Task to complete:
Filter the rows below, keeping only the lines that contain the word "cylinder".

━━━ Data excerpts ━━━

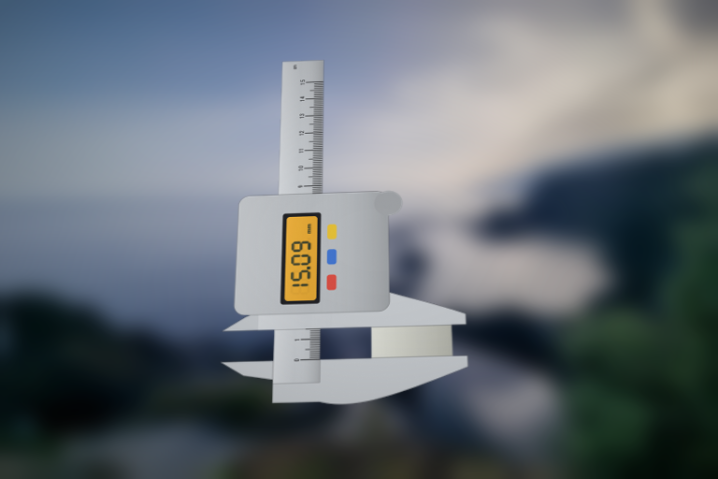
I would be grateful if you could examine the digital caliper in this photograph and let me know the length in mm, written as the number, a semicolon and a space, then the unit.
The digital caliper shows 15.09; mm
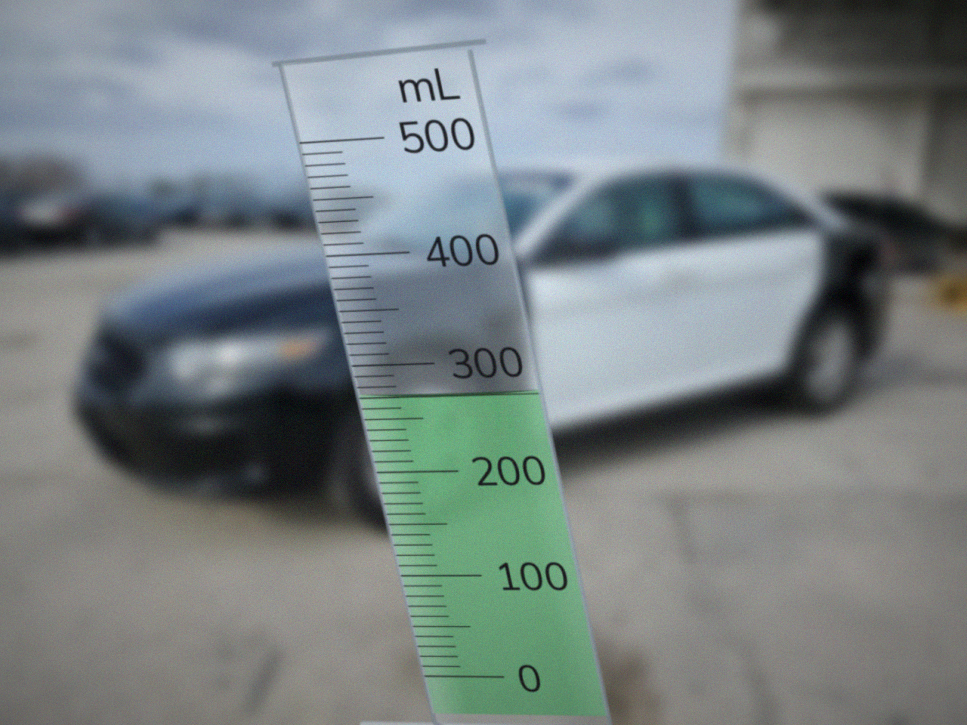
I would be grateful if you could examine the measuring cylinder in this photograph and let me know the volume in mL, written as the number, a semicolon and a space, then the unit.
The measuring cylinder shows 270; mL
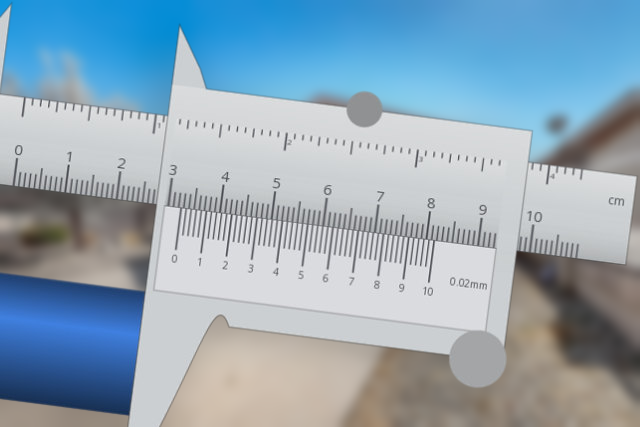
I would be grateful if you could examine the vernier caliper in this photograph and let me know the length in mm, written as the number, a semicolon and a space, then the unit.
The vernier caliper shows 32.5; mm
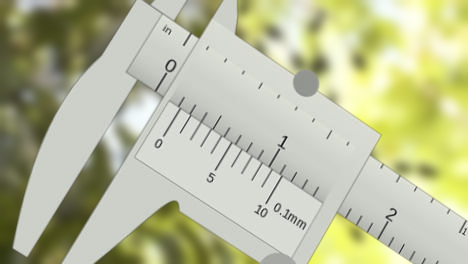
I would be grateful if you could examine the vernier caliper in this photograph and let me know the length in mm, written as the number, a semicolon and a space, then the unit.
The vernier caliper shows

━━━

Response:
I would be grateful if you could examine the measuring cylinder in this photograph and let me know the volume in mL, written as the number, a semicolon and a space, then the unit.
The measuring cylinder shows 270; mL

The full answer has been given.